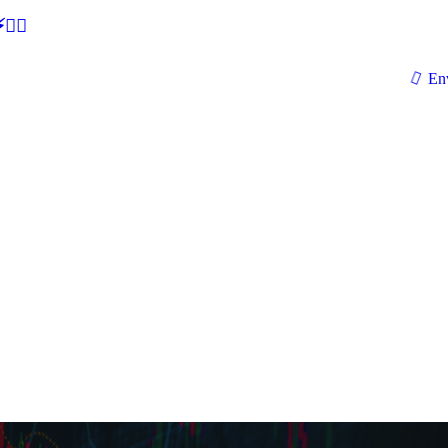
🕵‍♂
En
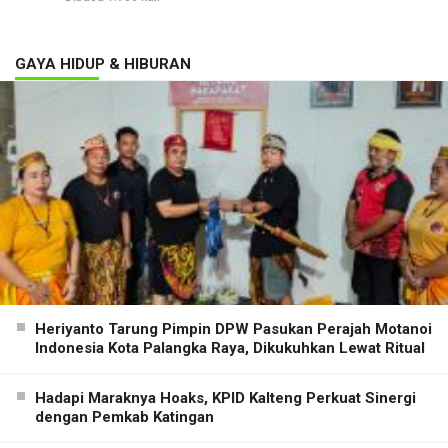
GAYA HIDUP & HIBURAN
Heriyanto Tarung Pimpin DPW Pasukan Perajah Motanoi
Indonesia Kota Palangka Raya, Dikukuhkan Lewat Ritual
Hadapi Maraknya Hoaks, KPID Kalteng Perkuat Sinergi
dengan Pemkab Katingan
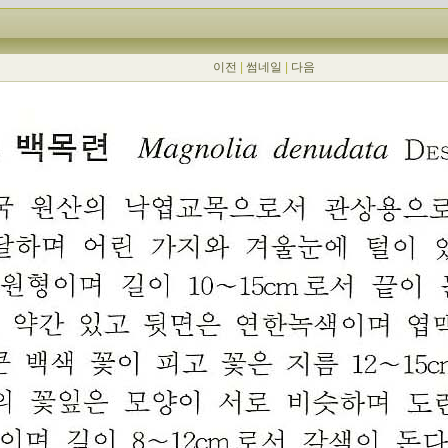
이전
|
썸네일
|
다음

Task directions> Copy the records exactly as they appear, excluding images.

Answer to this task>
🕵‍♂
En
GAYA HIDUP & HIBURAN
Heriyanto Tarung Pimpin DPW Pasukan Perajah Motanoi
Indonesia Kota Palangka Raya, Dikukuhkan Lewat Ritual
Hadapi Maraknya Hoaks, KPID Kalteng Perkuat Sinergi
dengan Pemkab Katingan
이전
|
썸네일
|
다음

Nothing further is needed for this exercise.